Despite his party membership, Huawei makes decisions based on its customers’ needs, Ren said.
“I don’t see a close connection between my personal political beliefs and our commercial decisions,” he said.
Huawei’s US market evaporated in 2012 after a congressional panel said the company and its smaller Chinese rival, ZTE Corp., were security risks and urged phone companies to avoid them.
But Huawei passed Sweden’s LM Ericsson to become the biggest supplier of network gear and its smartphone brand displaced Apple Inc. last year as the No. 2 global seller behind Samsung.
The company forecasts last year’s revenue will exceed $100 billion for the first time. Ren said this year’s target is $125 billion.
Huawei says it is employee-owned. Ren said no government entity or any other investor who isn’t a current or former employee owns “one cent of Huawei shares.”
Ren said Huawei has no research cooperation with China’s People’s Liberation Army and no dedicated unit for military sales and he knew of no PLA purchases of civilian technology.
Ren said the security concerns have yet to have a significant effect on Huawei’s business. The company has signed 5G contracts with 30 carriers and has shipped 25,000 base stations, he said.

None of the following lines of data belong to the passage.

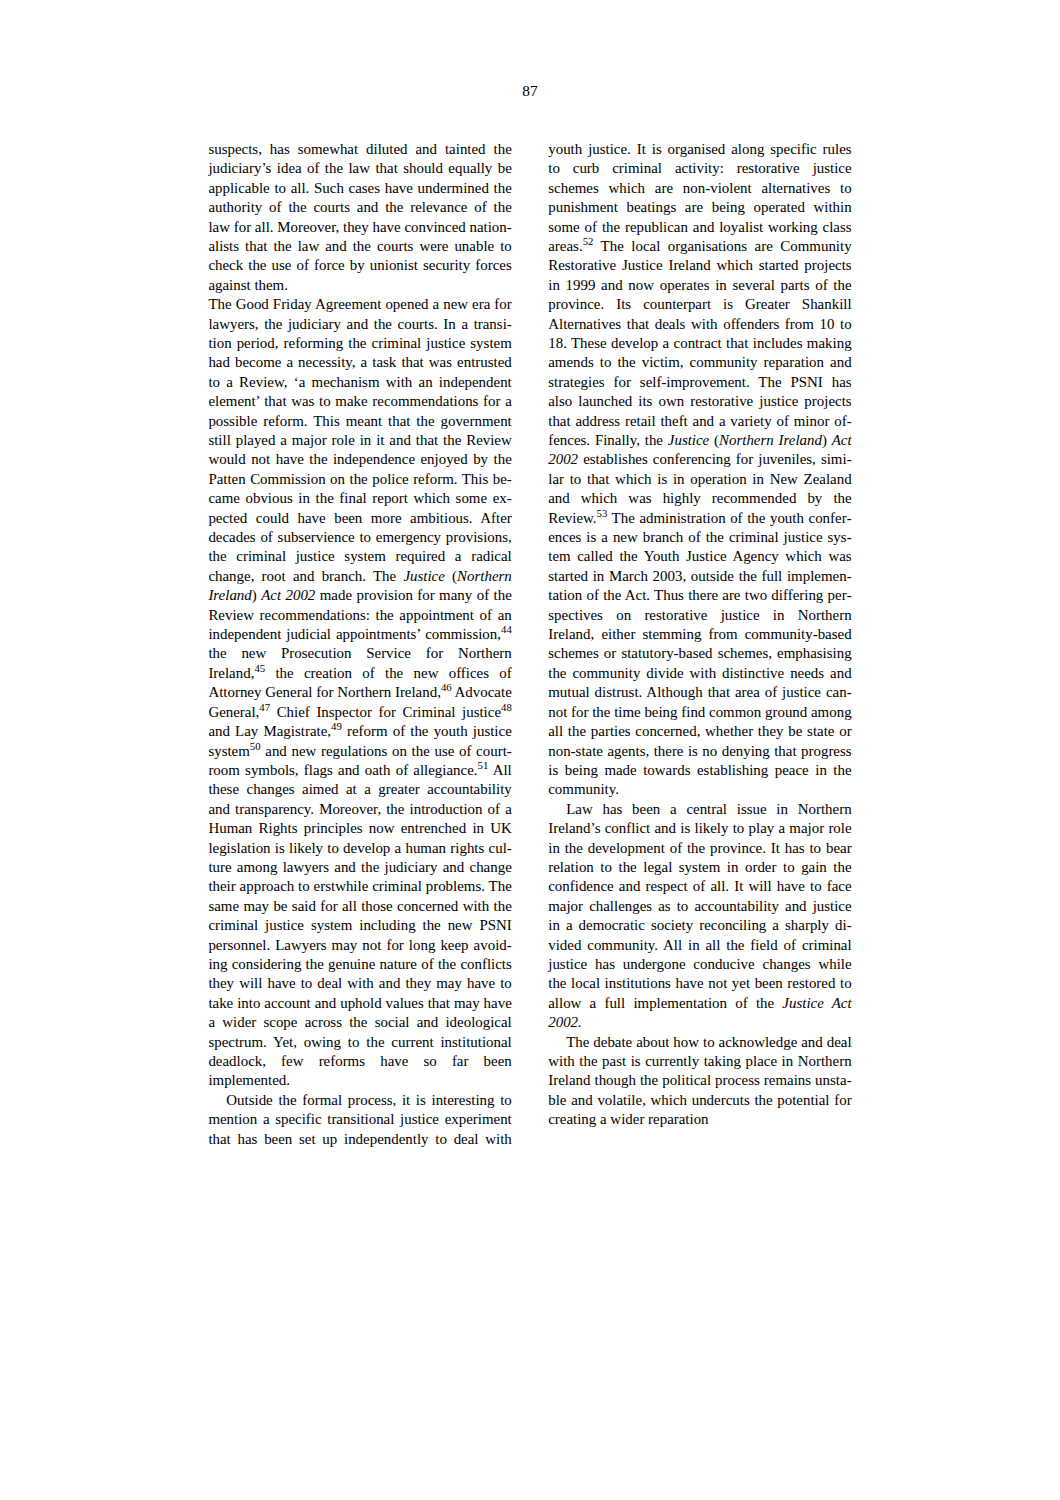87
suspects, has somewhat diluted and tainted the judiciary’s idea of the law that should equally be applicable to all. Such cases have undermined the authority of the courts and the relevance of the law for all. Moreover, they have convinced nationalists that the law and the courts were unable to check the use of force by unionist security forces against them.
The Good Friday Agreement opened a new era for lawyers, the judiciary and the courts. In a transition period, reforming the criminal justice system had become a necessity, a task that was entrusted to a Review, ‘a mechanism with an independent element’ that was to make recommendations for a possible reform. This meant that the government still played a major role in it and that the Review would not have the independence enjoyed by the Patten Commission on the police reform. This became obvious in the final report which some expected could have been more ambitious. After decades of subservience to emergency provisions, the criminal justice system required a radical change, root and branch. The Justice (Northern Ireland) Act 2002 made provision for many of the Review recommendations: the appointment of an independent judicial appointments’ commission,44 the new Prosecution Service for Northern Ireland,45 the creation of the new offices of Attorney General for Northern Ireland,46 Advocate General,47 Chief Inspector for Criminal justice48 and Lay Magistrate,49 reform of the youth justice system50 and new regulations on the use of courtroom symbols, flags and oath of allegiance.51 All these changes aimed at a greater accountability and transparency. Moreover, the introduction of a Human Rights principles now entrenched in UK legislation is likely to develop a human rights culture among lawyers and the judiciary and change their approach to erstwhile criminal problems. The same may be said for all those concerned with the criminal justice system including the new PSNI personnel. Lawyers may not for long keep avoiding considering the genuine nature of the conflicts they will have to deal with and they may have to take into account and uphold values that may have a wider scope across the social and ideological spectrum. Yet, owing to the current institutional deadlock, few reforms have so far been implemented.
Outside the formal process, it is interesting to mention a specific transitional justice experiment that has been set up independently to deal with youth justice. It is organised along specific rules to curb criminal activity: restorative justice schemes which are non-violent alternatives to punishment beatings are being operated within some of the republican and loyalist working class areas.52 The local organisations are Community Restorative Justice Ireland which started projects in 1999 and now operates in several parts of the province. Its counterpart is Greater Shankill Alternatives that deals with offenders from 10 to 18. These develop a contract that includes making amends to the victim, community reparation and strategies for self-improvement. The PSNI has also launched its own restorative justice projects that address retail theft and a variety of minor offences. Finally, the Justice (Northern Ireland) Act 2002 establishes conferencing for juveniles, similar to that which is in operation in New Zealand and which was highly recommended by the Review.53 The administration of the youth conferences is a new branch of the criminal justice system called the Youth Justice Agency which was started in March 2003, outside the full implementation of the Act. Thus there are two differing perspectives on restorative justice in Northern Ireland, either stemming from community-based schemes or statutory-based schemes, emphasising the community divide with distinctive needs and mutual distrust. Although that area of justice cannot for the time being find common ground among all the parties concerned, whether they be state or non-state agents, there is no denying that progress is being made towards establishing peace in the community.
Law has been a central issue in Northern Ireland’s conflict and is likely to play a major role in the development of the province. It has to bear relation to the legal system in order to gain the confidence and respect of all. It will have to face major challenges as to accountability and justice in a democratic society reconciling a sharply divided community. All in all the field of criminal justice has undergone conducive changes while the local institutions have not yet been restored to allow a full implementation of the Justice Act 2002.
The debate about how to acknowledge and deal with the past is currently taking place in Northern Ireland though the political process remains unstable and volatile, which undercuts the potential for creating a wider reparation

Huawei has plenty of opportunities even if it faces higher barriers in some markets, he said.
“If we are not allowed to sell in certain markets, we will have a smaller operation,” he said. “So long as we can feed our employees, we are satisfied.”
Ren defended Huawei’s decision to remain privately held — a status that has fueled questions about its intentions and who controls it. He said that helped to preserve its long-term focus on customer service and product development.
Publicly owned companies care more about a “beautiful balance sheet” while Huawei is focused on a “strong industry structure,” he said.
“Capital tends to be greedy.”
Ren also warned against allowing security concerns to divide the globe into isolated markets with incompatible technology standards — a scenario some people have suggested might result from US-Chinese tensions.
“Arbitrarily dividing the world into two technology camps can only harm the interests of all society,” he said.
Asked about President Donald Trump’s suggestion on Twitter that he might intervene in Meng’s case if that facilitated a resolution of Washington’s tariff battle with Beijing, Ren said he would wait to see whether Trump takes action.
“As for President Trump as president, I still believe he is a great president,” Ren said. He said Trump was elected to cut taxes, which he believed was beneficial for American industry.
However, he said, “If companies are getting frightened by the detention of certain individuals, then investors might be scared away, and that is not in the interests of the United States.”
Ren said he didn’t believe Huawei would face US penalties similar to those that nearly drove smaller Chinese rival ZTE Corp. out of business. Washington barred ZTE from buying American technology over its exports to Iran and North Korea but restored access after the company paid a $1 billion fine, replaced its executive team and installed US-selected compliance monitors.
“What happened to ZTE, I don’t believe will happen to Huawei,” said Ren. However, he said, “if it did happen to Huawei, I don’t believe the impact would be very significant. I believe telecom operators would continue to trust Huawei.”
Ren said Huawei doesn’t want Beijing to retaliate for foreign restrictions by hampering market access for Apple Inc. and other rivals.
“In spite of setbacks in some countries, we are still supportive of China becoming a more open country.”